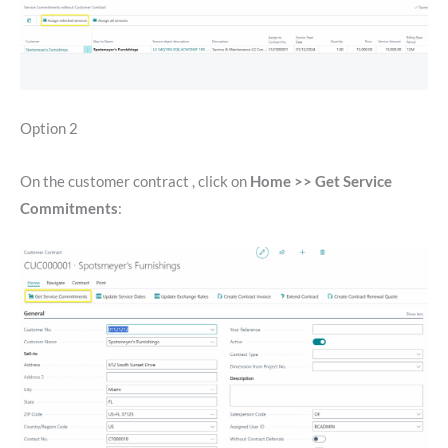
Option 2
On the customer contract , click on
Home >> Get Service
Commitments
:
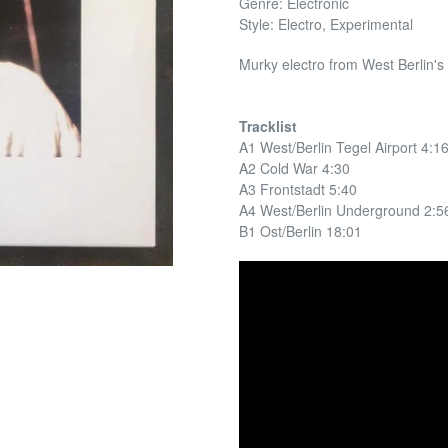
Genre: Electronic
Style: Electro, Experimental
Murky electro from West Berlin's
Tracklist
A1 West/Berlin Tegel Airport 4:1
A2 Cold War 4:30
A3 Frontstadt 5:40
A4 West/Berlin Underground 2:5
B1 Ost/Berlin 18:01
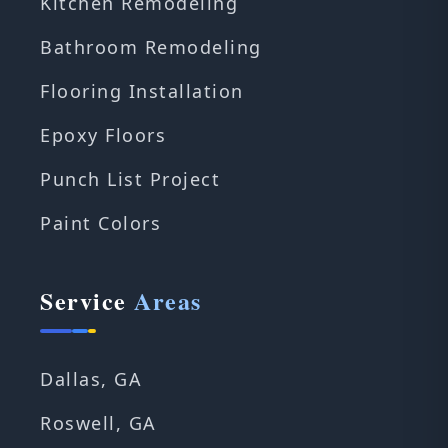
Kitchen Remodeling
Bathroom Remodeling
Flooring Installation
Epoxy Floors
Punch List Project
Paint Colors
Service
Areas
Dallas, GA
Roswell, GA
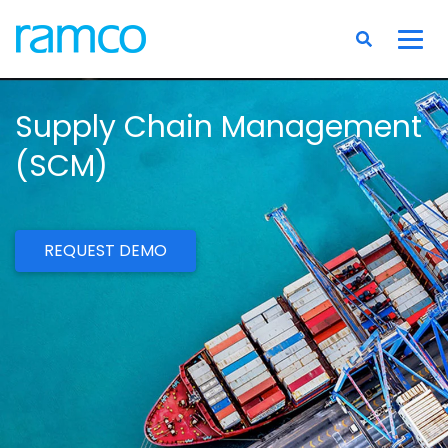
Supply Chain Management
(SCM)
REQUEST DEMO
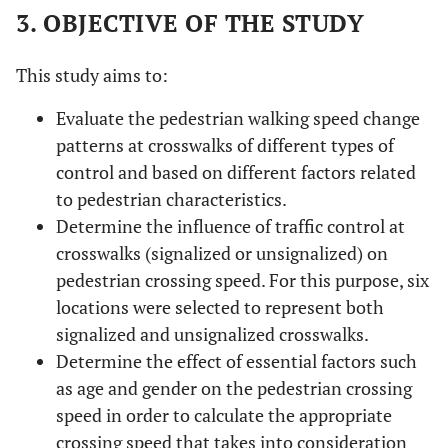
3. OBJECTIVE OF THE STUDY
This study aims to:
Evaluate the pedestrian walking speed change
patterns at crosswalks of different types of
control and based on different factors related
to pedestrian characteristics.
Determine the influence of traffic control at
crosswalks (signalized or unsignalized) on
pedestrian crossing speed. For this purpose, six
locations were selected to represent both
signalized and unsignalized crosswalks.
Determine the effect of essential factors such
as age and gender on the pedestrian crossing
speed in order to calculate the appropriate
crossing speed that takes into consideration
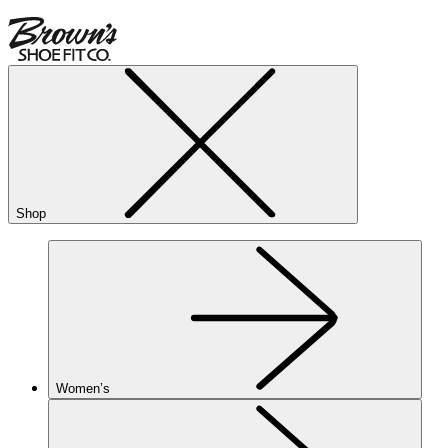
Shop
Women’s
---
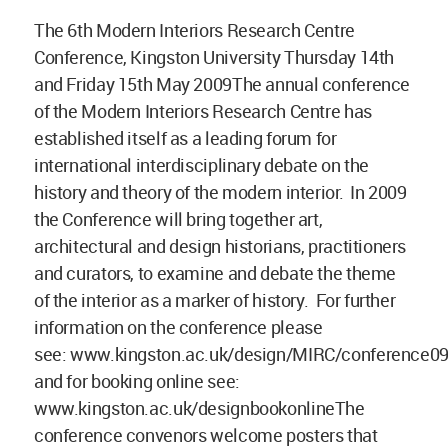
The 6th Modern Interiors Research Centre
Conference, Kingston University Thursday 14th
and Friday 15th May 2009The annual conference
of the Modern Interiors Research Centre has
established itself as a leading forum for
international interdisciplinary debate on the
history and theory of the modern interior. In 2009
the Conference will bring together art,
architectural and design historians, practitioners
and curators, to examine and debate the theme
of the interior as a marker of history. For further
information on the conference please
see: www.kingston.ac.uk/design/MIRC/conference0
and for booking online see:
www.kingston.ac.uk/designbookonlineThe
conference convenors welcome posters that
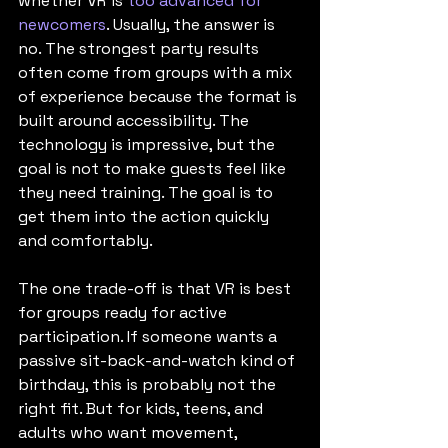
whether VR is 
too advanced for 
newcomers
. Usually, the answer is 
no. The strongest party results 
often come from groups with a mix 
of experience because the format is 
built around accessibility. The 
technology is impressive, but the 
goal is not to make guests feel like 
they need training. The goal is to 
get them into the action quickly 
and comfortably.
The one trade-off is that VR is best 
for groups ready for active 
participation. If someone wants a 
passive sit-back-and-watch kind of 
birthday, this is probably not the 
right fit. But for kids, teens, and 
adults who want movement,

What is expected:
Copy down each line in the entries that has the word "pedestrian".

Solution to the problem:
Evaluate the pedestrian walking speed change
to pedestrian characteristics.
pedestrian crossing speed. For this purpose, six
as age and gender on the pedestrian crossing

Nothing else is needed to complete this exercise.